We got on 3 month long wait lists with “the best” eczema specialists in the US. We spent small fortunes on “calming lotions” and kept leapfrogging to stronger levels of steroid creams. And still, the red patches came. Then the scratching started. So. Much. Scratching. My daughter stopped sleeping through the night during flare ups. She’d scratch until she bled in her sleep, then wake up in pain. We tried bleach baths for the first time, and adopted a bathing routine so complicated that either my husband or I had to be home from work every night in time for bathtime—no leaving something so important up to a nanny.


We planned family activities around our daughter’s skin. We traveled with our own soap, sheets, towels and enough creams and ointments to cover half the state of Illinois. We sent our daughter to preschool with special lotion and a list of restrictions, and still had an eczema flair so bad she missed a week of school and ended up on the Z-pack. We blew through our health insurance deductibles with rounds of testing and prescriptions that didn’t work. We saw multiple dermatologists, switched pediatricians three times and allergists three times, each time frustrated by the lack of options and ever decreasing quality of life for my daughter. Weeks were divided into “good skin days” and “bad skin days.” But all days were frustrating days. Because our daughter–no, our daughter’s skin–was different.

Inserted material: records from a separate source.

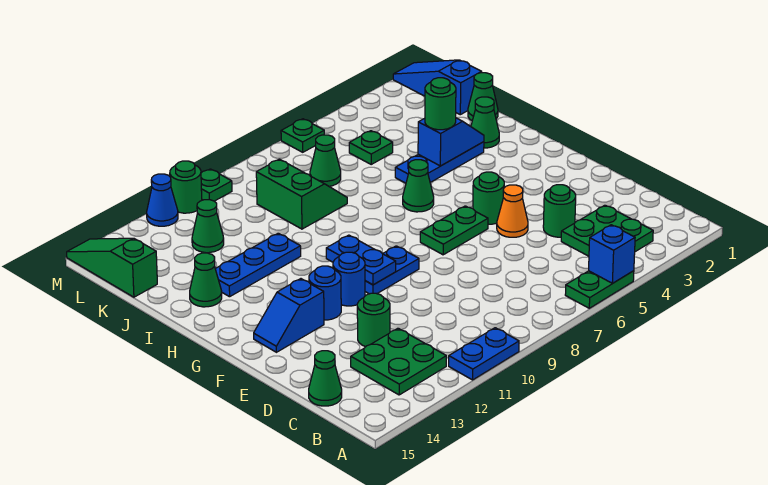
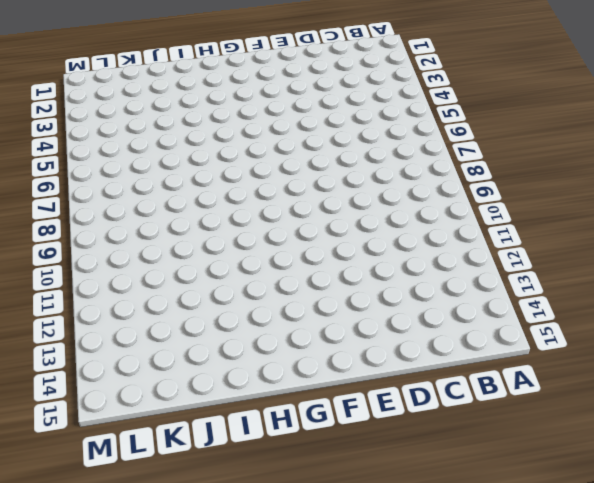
none -> green 1x2 plate [565,271,634,308]
none -> blue 1x2 plate [449,328,519,380]
none -> green 2x2 plate [561,205,653,256]
none -> green 2x2 plate [351,328,446,395]

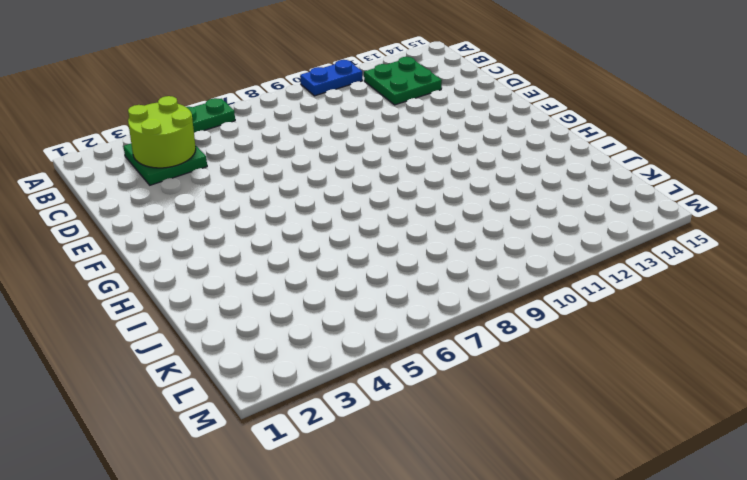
lime 2x2 round brick [128,96,196,168] -> none
none -> green 1x1 cone [309,351,342,406]
none -> green 1x1 round brick [543,185,576,237]
none -> green 1x1 round brick [357,293,390,347]
none -> orange 1x1 cone [497,185,528,237]

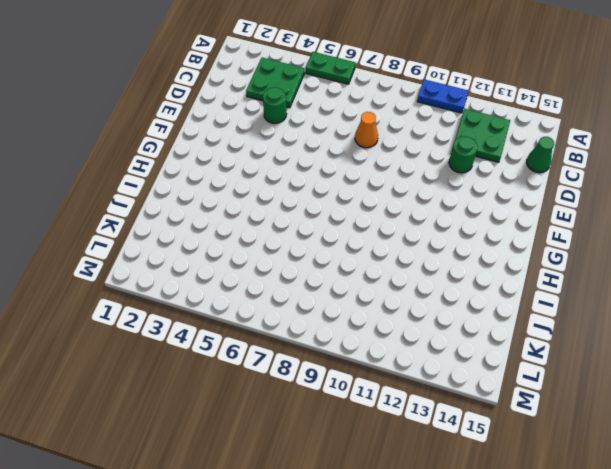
orange 1x1 cone [355,112,378,148] -> orange 1x1 cone moved to [497,185,528,237]
none -> green 1x1 round brick [473,172,504,224]
none -> green 1x2 plate [420,206,488,255]
none -> blue 1x2 plate [365,246,419,294]
none -> blue 1x1 round brick [333,252,365,306]

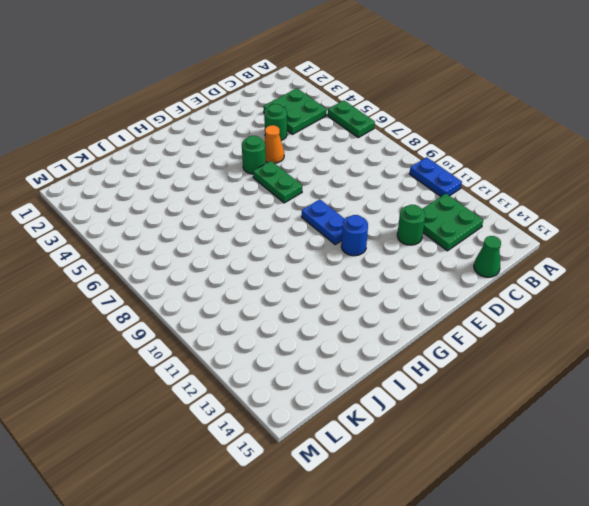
none -> blue 1x1 round brick [309,266,341,320]
none -> blue 1x2 slope [254,279,324,352]
none -> green 1x1 cone [403,160,434,212]
none -> green 1x1 cone [471,97,499,148]

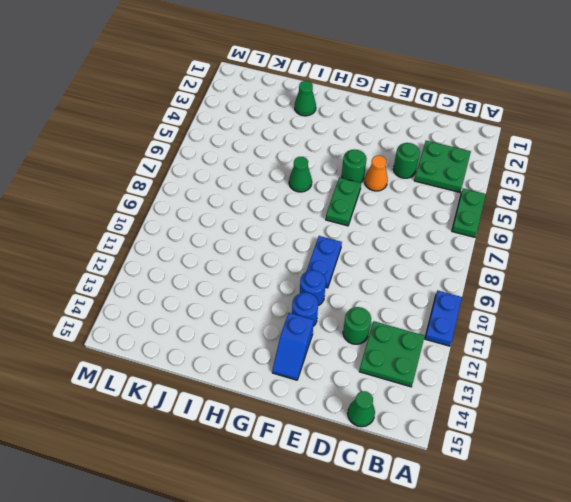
none -> blue 1x3 plate [395,142,484,183]
none -> blue 1x3 plate [215,233,301,297]
none -> green 1x1 cone [190,253,222,307]
none -> green 1x1 cone [468,73,498,120]

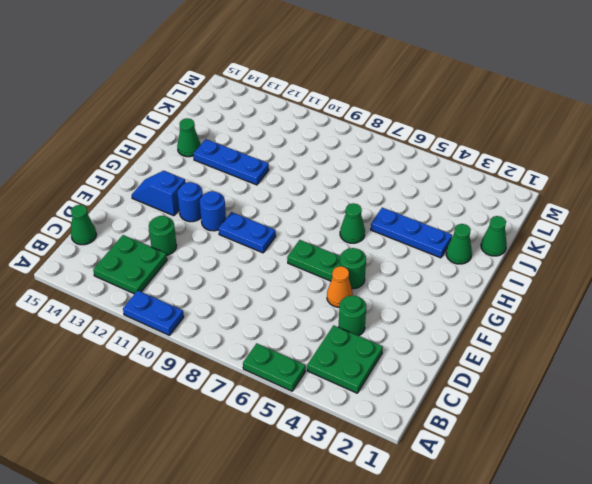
none -> green 2x2 slope [256,159,347,229]
none -> blue 1x3 slope [393,60,482,115]
none -> green 1x1 plate [349,131,393,164]
none -> green 1x1 cone [310,135,341,186]

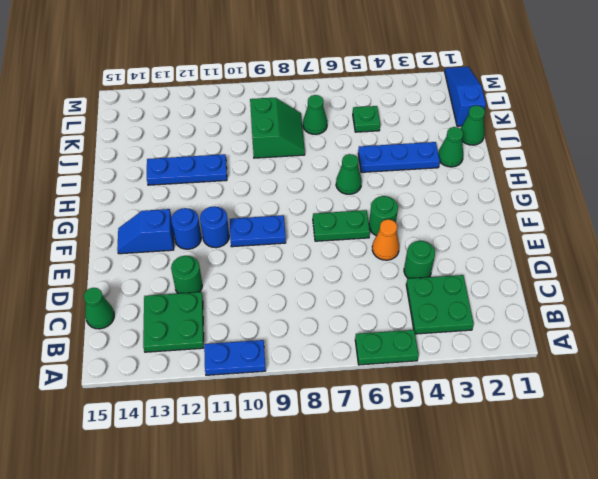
none -> green 1x1 cone [190,253,222,307]
none -> green 1x1 cone [192,200,224,253]
none -> green 1x3 slope [67,238,157,297]
none -> green 1x1 plate [281,119,324,152]

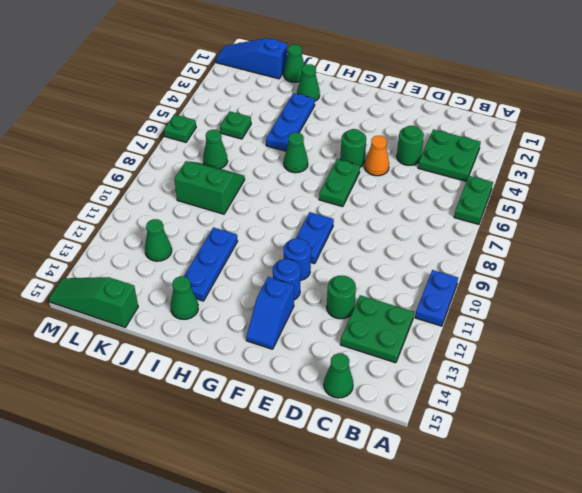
none -> green 1x1 plate [201,169,232,201]
none -> green 1x1 round brick [170,161,202,213]
none -> blue 1x1 cone [147,174,178,226]
none -> blue 1x1 brick [589,225,635,283]

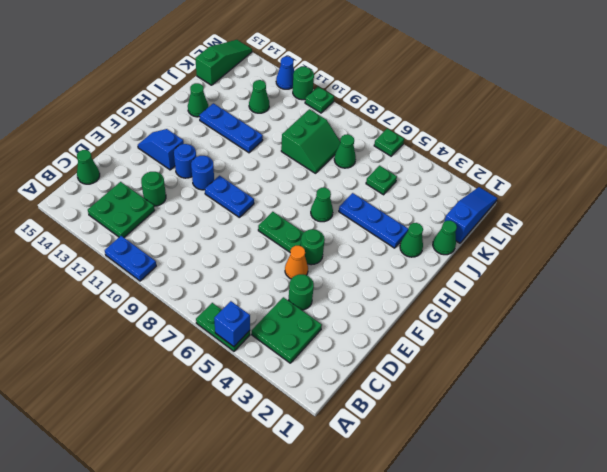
none -> blue 1x2 plate [326,235,396,285]
none -> blue 1x2 slope [418,118,484,166]
none -> green 1x1 round brick [425,78,456,130]

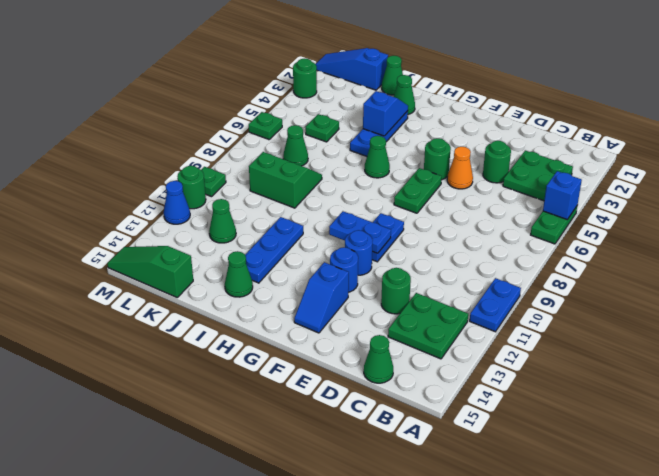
green 1x1 round brick [293,59,317,98] -> green 1x1 round brick moved to [425,78,456,130]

When my daughter asked that night in the bathtub why she “was born this way,” I had no good answer for why she had eczema, or for why it was so bad. My heartbreak matched hers. But what I did have was a promise. A promise to never stop looking for a solution, to never give up on her. I asked my whole universe (real friends, facebook friends, old coworkers, my entire family) to help me look for alternative treatments. To help me find a doctor that understood the link between eczema and quality of life. And…the universe answered.


My father-in-law (a physician himself) happened to play a round of golf with the inventor of CLn BodyWash. My FIL mentioned our daughter, and the inventor sent us a bottle of body wash to try. It was LIFE CHANGING. It gave my daughter all the therapeutic benefits of a bleach bath, but without the stinging or actual bleaching. Bathtime went from 30 minutes of tears, thrashing, spotted clothes and exhaustion to an easy, sweet childhood experience. And we’ve found that since she tolerates baths better, her skin needs fewer steroids. She is itching less (we think because bleach isn’t drying out her skin as much and that she is in water less) and therefore inflaming her eczema less. Our daughter is happy and she feels NORMAL–finally. We still have flare ups, but we deal with them better now. She attends a public school and has no restrictions. She plays ice hockey, goes to camp and is on a soccer team. And her skin does not hurt. I, as a mother, know I cannot make everything perfect for her always. But it feels pretty damn good to make her feel normal. Normal is enough for now.